Last night I started week three of Kyle’s program. Yikes! I’m sore today and even have a little bit of a muscle spasm, but I lived to tell (or write) about it. Ha! Now the drills are longer (hollow holds are one minute!) and we did LOTS of handstands at the wall and kick ups. At one point I even laughed when he said we were doing tuck ups and then straightening our legs into handstand — I mean, if I could do that I wouldn’t need this program. 🙂 But I understand now why he includes these things. It’s like he’s always dangling elusive carrots elusive and that helps you see your progress in the carrots that seemed so difficult before that. And if you start trying to add things like straightening your legs, it makes the tuck itself seem more attainable.

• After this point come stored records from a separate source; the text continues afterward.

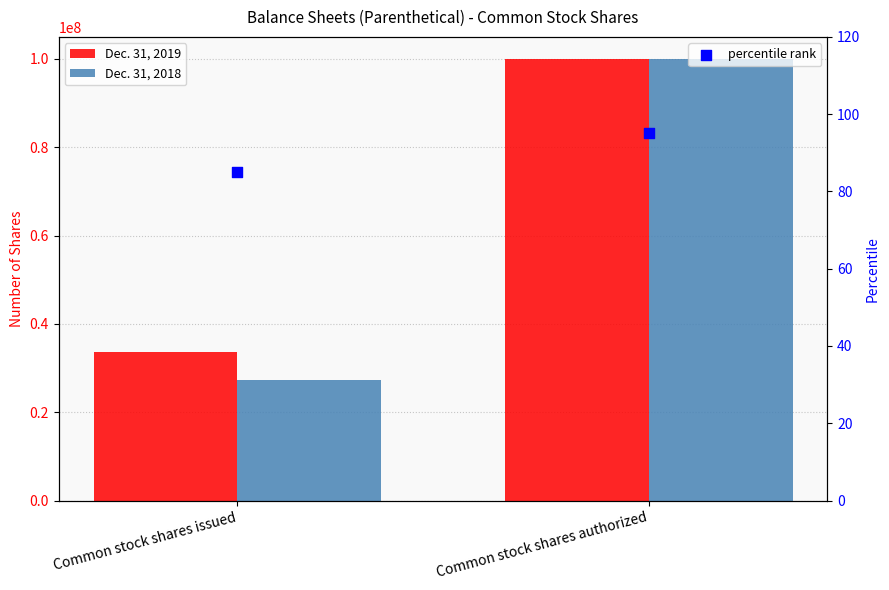

Which series has the largest Y range (max minus min)?

Dec. 31, 2018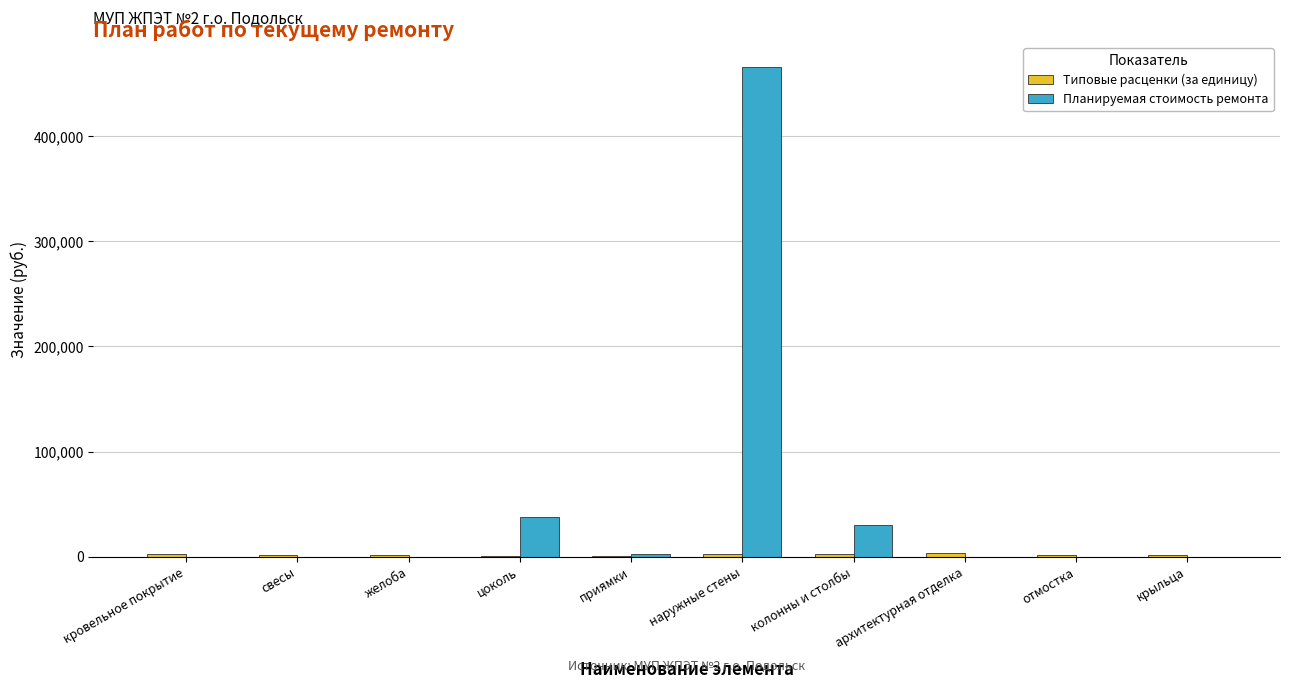

At which category is the sum across all series the highest?

наружные стены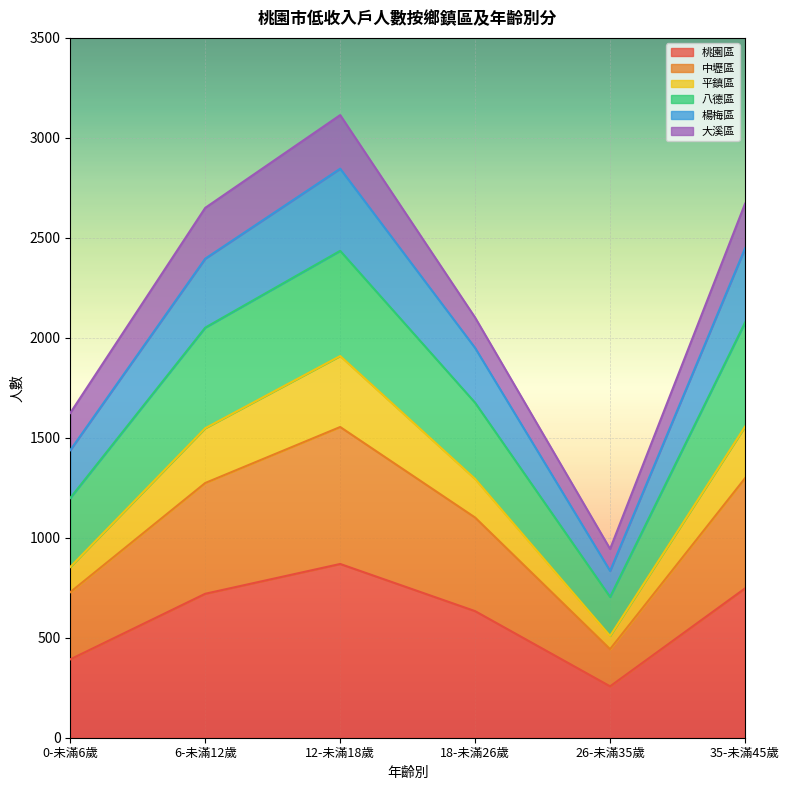

True or false: 中壢區 and 桃園區 intersect in this chart.

False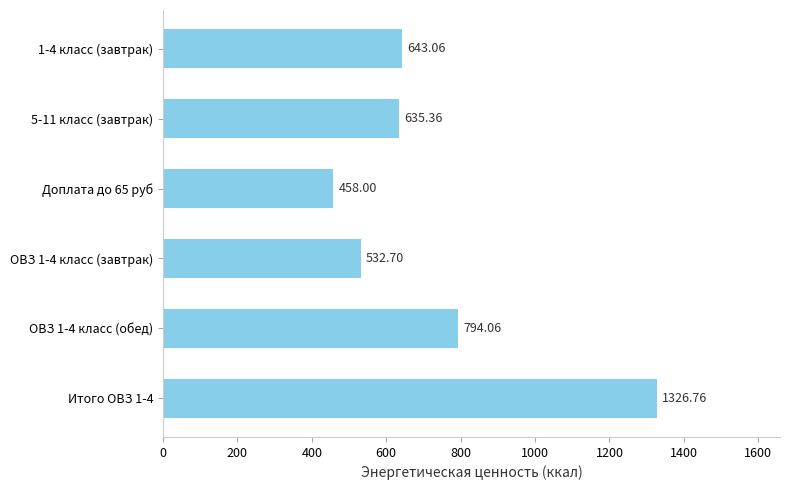

Rank the categories by value from highest to lowest.

Итого ОВЗ 1-4, ОВЗ 1-4 класс (обед), 1-4 класс (завтрак), 5-11 класс (завтрак), ОВЗ 1-4 класс (завтрак), Доплата до 65 руб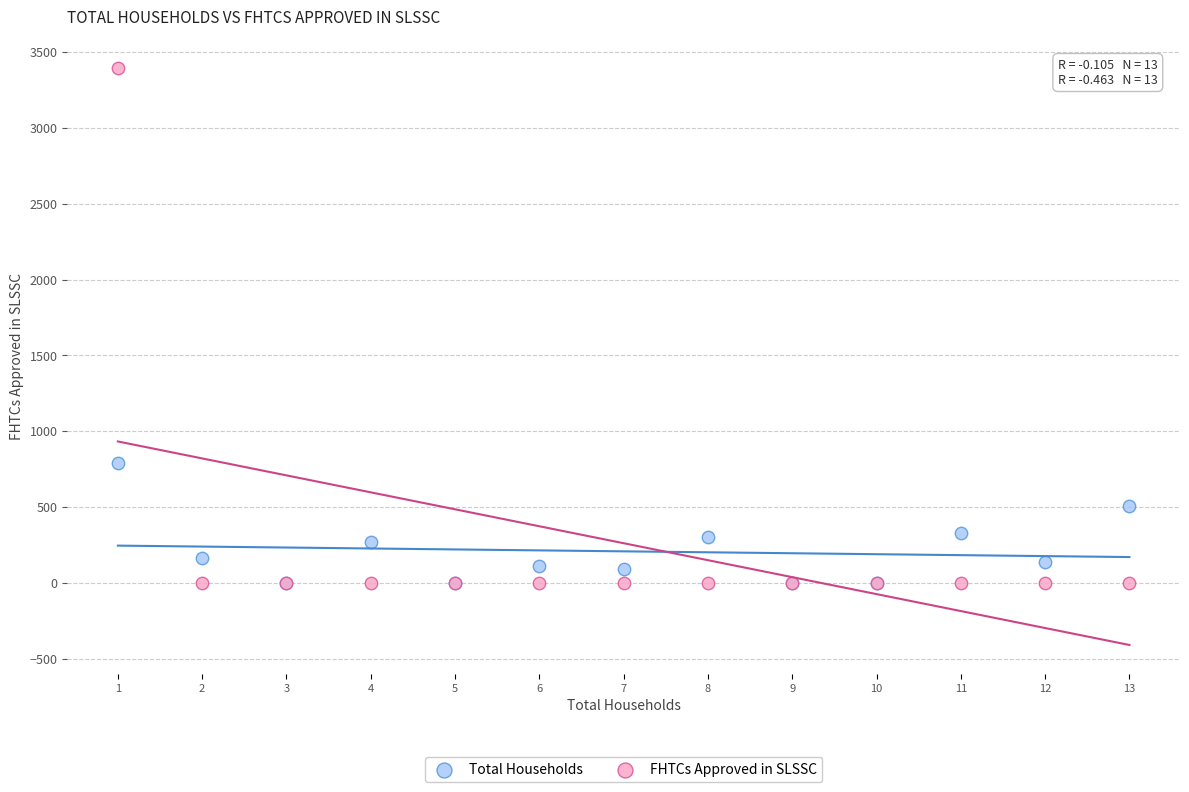

Which series has the widest spread of Y values?

FHTCs Approved in SLSSC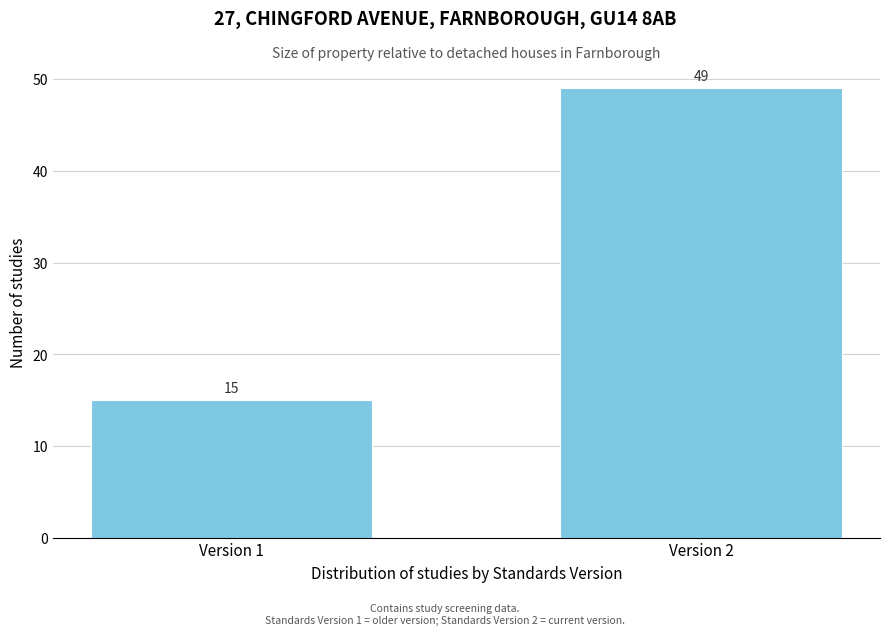

Reading left to right, list all the values displayed in this chart.

15	49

My tuck ups are actually having a little more hang time. I try them every single time even though a lot of them are poopy, but as I get stronger, they get better. They still don’t look like his, but they’re better than when I first started. I held handstand at the wall for one minute THREE TIMES and that was before we did the different ways to kick up. What’s funny is that last night when I first kicked up, my feet didn’t touch the wall — I had to move my legs toward the wall. This is exciting because I take that as a sign that my body is slowly getting in the groove for balancing without the wall — and without me giving it a lot of thought before I kick up.
And to think I lived 50 years of my life without ever attempting a hand stand. I had no idea that I was missing out on so much.